Pandangan senada disampaikan Wakil Ketua Komisi IV, Viva Yoga,. Ia menyebut masalah impor pangan, khususnya komoditas jagung yang terjadi saat ini karena adanya kesalahan dari kebijakan yang diambil Kementan. Kementan seharusnya lebih berhati-hati dalam memberikan pernyataan ke publik. Jangan membuat kebijakan yang menimbulkan polemik.
"Ada sesuatu yang salah dari kebijakan soal jagung ini. Kalau beras ada Harga Pembelian Pemerintah (HPP). Sedangkan untuk jagung hingga saat ini belum ada dan harganya langsung diserahkan ke pasar. Ke depannya, harus dibuatkan HPP jagung untuk memastikan pengendalian pasokan dan harga jagung," ungkapnya.
Ditambahkan anggota Komisi IV DPR, Daniel Johan, hilir dari polemik jagung impor yang tak kunjung diuraikan adalah pada keraguan data yang dipakai Kementan.
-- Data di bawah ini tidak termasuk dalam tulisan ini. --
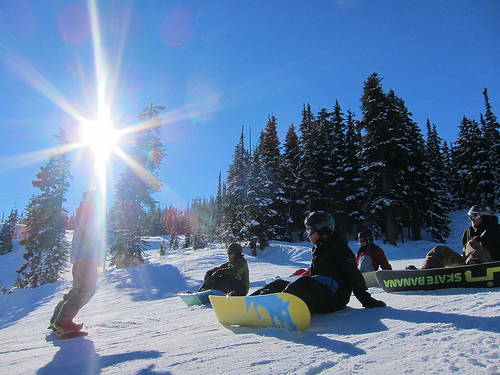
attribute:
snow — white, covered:
[8, 215, 490, 367]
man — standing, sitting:
[59, 231, 111, 334]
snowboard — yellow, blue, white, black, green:
[51, 314, 84, 344]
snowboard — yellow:
[213, 289, 313, 332]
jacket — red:
[72, 206, 106, 281]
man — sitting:
[198, 257, 256, 307]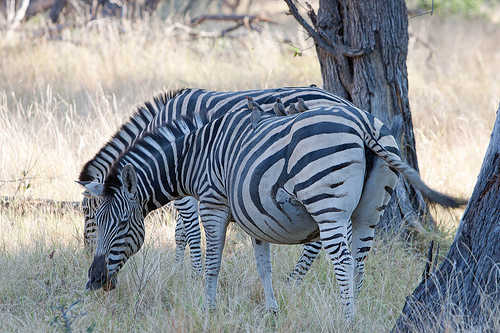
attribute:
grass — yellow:
[27, 41, 497, 144]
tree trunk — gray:
[385, 116, 495, 330]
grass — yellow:
[35, 261, 183, 328]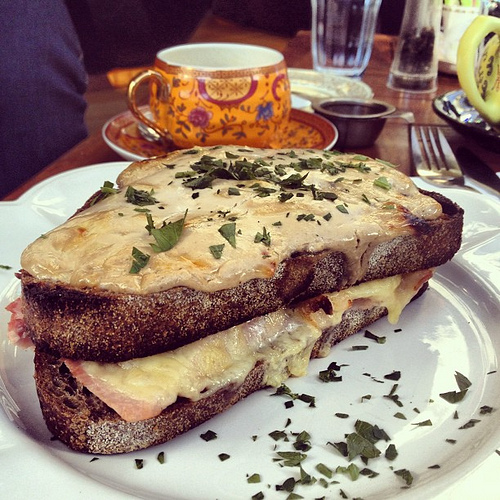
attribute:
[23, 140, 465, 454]
sandwich — large, green, browned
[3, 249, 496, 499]
plate — large, white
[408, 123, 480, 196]
fork — silver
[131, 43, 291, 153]
teacup — colorful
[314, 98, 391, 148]
container — small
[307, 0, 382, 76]
glass — empty, clear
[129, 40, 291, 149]
cup — orange, black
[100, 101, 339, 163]
saucer — orange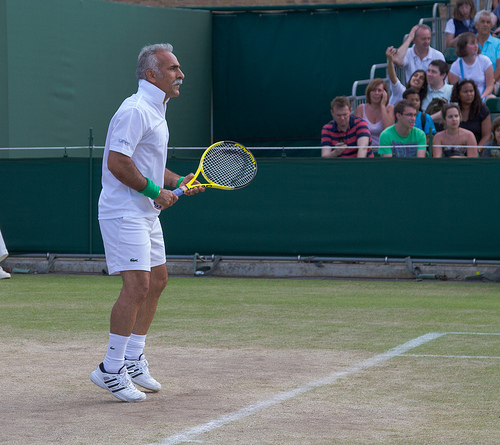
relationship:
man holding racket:
[89, 41, 260, 403] [162, 139, 257, 201]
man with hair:
[89, 41, 208, 402] [135, 41, 172, 82]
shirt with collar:
[107, 91, 170, 201] [136, 75, 173, 109]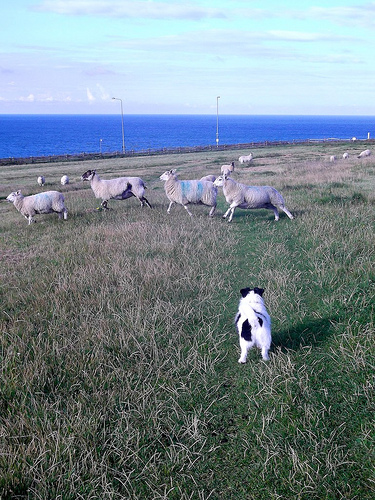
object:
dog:
[238, 283, 283, 375]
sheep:
[84, 166, 134, 195]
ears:
[240, 283, 274, 303]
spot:
[237, 318, 262, 343]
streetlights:
[103, 87, 226, 157]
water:
[2, 107, 88, 159]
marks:
[174, 179, 210, 203]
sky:
[64, 10, 194, 85]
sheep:
[217, 130, 374, 175]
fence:
[10, 148, 155, 166]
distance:
[103, 138, 372, 173]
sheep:
[77, 161, 158, 212]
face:
[76, 166, 106, 191]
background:
[54, 124, 367, 177]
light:
[108, 84, 139, 160]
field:
[73, 157, 252, 173]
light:
[205, 88, 230, 145]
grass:
[31, 235, 213, 418]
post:
[116, 96, 134, 151]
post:
[214, 102, 230, 146]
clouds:
[155, 17, 277, 64]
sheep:
[160, 157, 226, 220]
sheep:
[10, 185, 75, 231]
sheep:
[320, 140, 373, 178]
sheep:
[230, 146, 259, 171]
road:
[65, 147, 265, 162]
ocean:
[37, 98, 285, 155]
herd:
[35, 114, 285, 236]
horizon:
[15, 101, 326, 130]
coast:
[32, 144, 335, 167]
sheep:
[212, 170, 294, 218]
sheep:
[7, 186, 68, 223]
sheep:
[156, 168, 217, 217]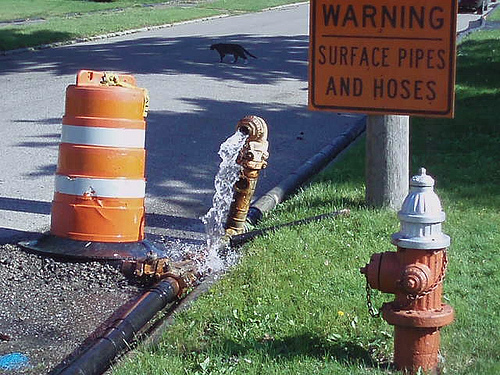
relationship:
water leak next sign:
[196, 108, 275, 268] [303, 2, 460, 124]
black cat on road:
[209, 42, 257, 64] [6, 4, 354, 303]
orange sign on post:
[305, 4, 461, 126] [358, 113, 413, 209]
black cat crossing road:
[209, 42, 257, 64] [0, 0, 492, 375]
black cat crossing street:
[209, 42, 257, 64] [23, 18, 330, 225]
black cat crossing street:
[209, 42, 257, 64] [10, 12, 338, 265]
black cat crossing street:
[209, 42, 257, 64] [5, 12, 334, 289]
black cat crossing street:
[209, 42, 257, 64] [29, 23, 356, 290]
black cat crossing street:
[209, 42, 257, 64] [208, 62, 253, 100]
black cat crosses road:
[209, 42, 257, 64] [73, 49, 318, 162]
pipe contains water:
[221, 112, 269, 234] [198, 126, 248, 272]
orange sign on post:
[304, 0, 460, 115] [366, 113, 412, 211]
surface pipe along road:
[41, 268, 187, 373] [8, 14, 495, 286]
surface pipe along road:
[242, 94, 369, 217] [8, 14, 495, 286]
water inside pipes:
[200, 133, 248, 265] [223, 106, 272, 253]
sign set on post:
[280, 6, 472, 108] [364, 124, 459, 188]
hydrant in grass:
[357, 163, 459, 371] [134, 24, 494, 372]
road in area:
[8, 0, 375, 206] [5, 4, 497, 370]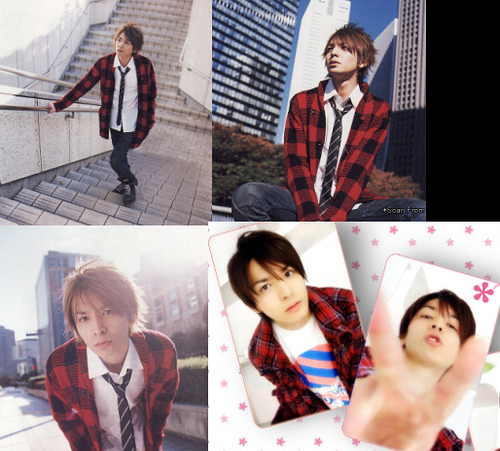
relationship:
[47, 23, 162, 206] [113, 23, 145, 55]
person has hair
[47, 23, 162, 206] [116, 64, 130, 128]
person wearing a tie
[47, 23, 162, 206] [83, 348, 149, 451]
person wearing a shirt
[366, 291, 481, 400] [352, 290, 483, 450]
peace sign made with fingers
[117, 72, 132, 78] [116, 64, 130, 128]
knot on tie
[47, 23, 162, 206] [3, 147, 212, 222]
person walking up stairs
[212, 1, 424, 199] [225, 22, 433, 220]
buildings are behind man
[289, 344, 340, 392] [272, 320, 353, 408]
design on shirt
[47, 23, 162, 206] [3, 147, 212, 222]
person standing on stairs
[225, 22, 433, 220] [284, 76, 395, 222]
man wearing a shirt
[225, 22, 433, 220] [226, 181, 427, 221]
man wearing jeans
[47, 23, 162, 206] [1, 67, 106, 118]
person holding rail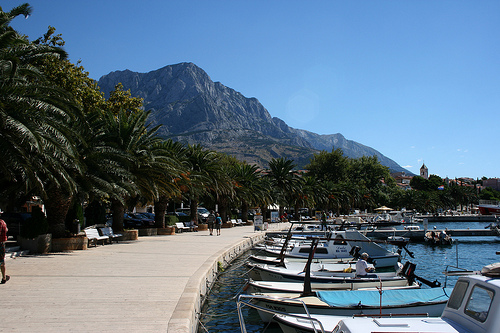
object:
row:
[239, 219, 499, 332]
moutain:
[94, 61, 420, 180]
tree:
[261, 157, 306, 223]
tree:
[145, 137, 195, 228]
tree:
[177, 144, 223, 225]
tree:
[0, 3, 87, 211]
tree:
[43, 109, 142, 238]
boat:
[234, 262, 500, 332]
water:
[198, 220, 500, 332]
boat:
[250, 287, 453, 327]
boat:
[257, 232, 403, 259]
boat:
[250, 259, 439, 292]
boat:
[250, 260, 418, 278]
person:
[215, 213, 222, 236]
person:
[206, 210, 216, 235]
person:
[320, 210, 329, 232]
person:
[0, 208, 10, 284]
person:
[356, 251, 377, 278]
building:
[394, 171, 415, 189]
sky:
[0, 0, 499, 181]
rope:
[194, 316, 210, 333]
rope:
[198, 298, 254, 317]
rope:
[200, 279, 248, 304]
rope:
[224, 255, 250, 266]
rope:
[228, 246, 267, 259]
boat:
[246, 249, 403, 271]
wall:
[187, 222, 302, 333]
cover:
[315, 287, 455, 308]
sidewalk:
[0, 214, 483, 332]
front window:
[463, 283, 495, 323]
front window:
[446, 278, 468, 308]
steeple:
[420, 160, 428, 179]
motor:
[397, 261, 441, 289]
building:
[482, 178, 500, 188]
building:
[447, 179, 468, 186]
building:
[474, 183, 487, 190]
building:
[290, 169, 310, 176]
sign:
[254, 215, 263, 226]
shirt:
[355, 260, 369, 277]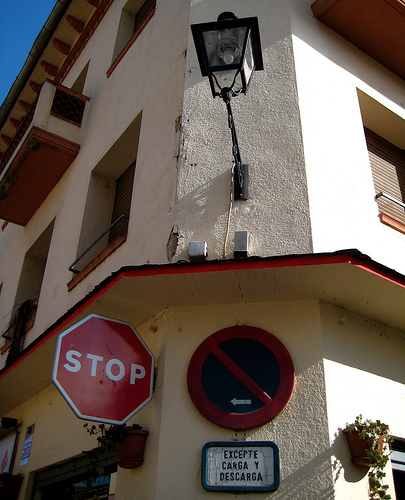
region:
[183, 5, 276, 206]
The outdoor light is off.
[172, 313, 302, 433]
The sign is round.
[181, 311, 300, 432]
The sign is red, black and white.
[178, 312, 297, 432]
The sign has an arrow on it.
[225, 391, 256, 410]
The arrow is white.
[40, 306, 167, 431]
The sign is red and white.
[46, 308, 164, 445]
The sign is octagonal.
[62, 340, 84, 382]
The letter is white.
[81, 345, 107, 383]
The letter is white.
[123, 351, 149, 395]
The letter is white.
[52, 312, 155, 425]
sign in shape of an octogon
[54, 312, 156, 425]
red and white sign on side of building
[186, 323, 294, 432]
red and black sign on side of building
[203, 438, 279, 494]
blue and white sign on side of building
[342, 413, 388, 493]
brown flower pot on side of building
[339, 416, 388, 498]
plant growing from brown pot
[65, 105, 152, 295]
window on side of building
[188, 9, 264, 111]
black light on corner of building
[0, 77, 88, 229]
tan and brown balcony on side of building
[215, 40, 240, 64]
light bulb in socket on corner of building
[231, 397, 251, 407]
a white arrow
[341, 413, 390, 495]
a plant hanging on the wall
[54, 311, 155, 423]
red and white stop sign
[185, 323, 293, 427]
a red no sign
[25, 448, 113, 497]
a doorway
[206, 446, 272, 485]
white sign with dark lettering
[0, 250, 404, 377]
red trim on the over hang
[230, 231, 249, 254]
silver power box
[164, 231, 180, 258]
broken piece of the wall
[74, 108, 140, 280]
second story window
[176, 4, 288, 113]
this is a light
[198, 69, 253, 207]
attachment to the light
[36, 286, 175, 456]
this is a sign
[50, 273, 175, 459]
the sign is an octagon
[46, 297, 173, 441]
the sign is red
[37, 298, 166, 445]
white writing on sign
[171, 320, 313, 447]
this is a red and black sign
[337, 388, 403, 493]
potted plant attached to building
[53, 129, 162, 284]
this is a window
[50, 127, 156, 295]
the window has shutters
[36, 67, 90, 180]
a small balcony on a building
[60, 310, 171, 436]
a traffic sign mounted to a building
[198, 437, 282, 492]
a framed sign on a building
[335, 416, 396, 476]
a clay flower pot attached to a building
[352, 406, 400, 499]
a green vine growing in a pot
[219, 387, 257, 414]
a white arrow on a sign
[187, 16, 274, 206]
a black light mounted to a building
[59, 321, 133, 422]
a red and white traffic sign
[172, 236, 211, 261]
a electrical box on a building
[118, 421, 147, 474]
a brown clay flower pot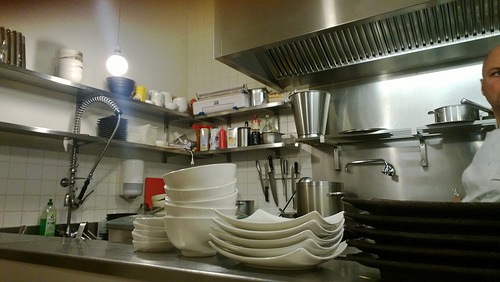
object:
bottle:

Selama ini kebijakan yang diputuskan berbasarkan data yang keliru, akan salah kaprah. Ujung-ujungnya, rakyat yang menjadi korban.
"Kalau datanya kacau balau dan berantakan secara otomatis perencanaan jadi kacau juga. Kementan mengaku data yang didapat dari BPS, padahal data tersebut diragukan hasilnya. Sebenarnya data di lapangan itu, bagaimana?," paparnya.
Daniel menyebut, selama ini Kementan selalu mengklaim produksi jagung sebanyak 22,8 juta ton. Sementara, kebutuhan jagung nasional sebesar 21,4 juta ton. Artinya ada surplus sekitar 400 ribu ton.
"Belajar dari kasus ini, Kementan harus bisa memikirkan cara untuk mendapatkan data yang benar dan akurat. Sehingga rakyat tak lagi menjadi korbannya. Seharusnya dengan data jagung yang surplus itu tak ada lagi alasan buat impor," tuturnya.
Selain data jagung, lanjutnya, data yang keliru lainnya adalah data beras. Padahal produksi beras nasional mencapai 10 juta ton. Namun. Dalam Rakortas (Rapat Koordinasi Terbatas) diputuskan impor sebanyak 1,5 juta ton.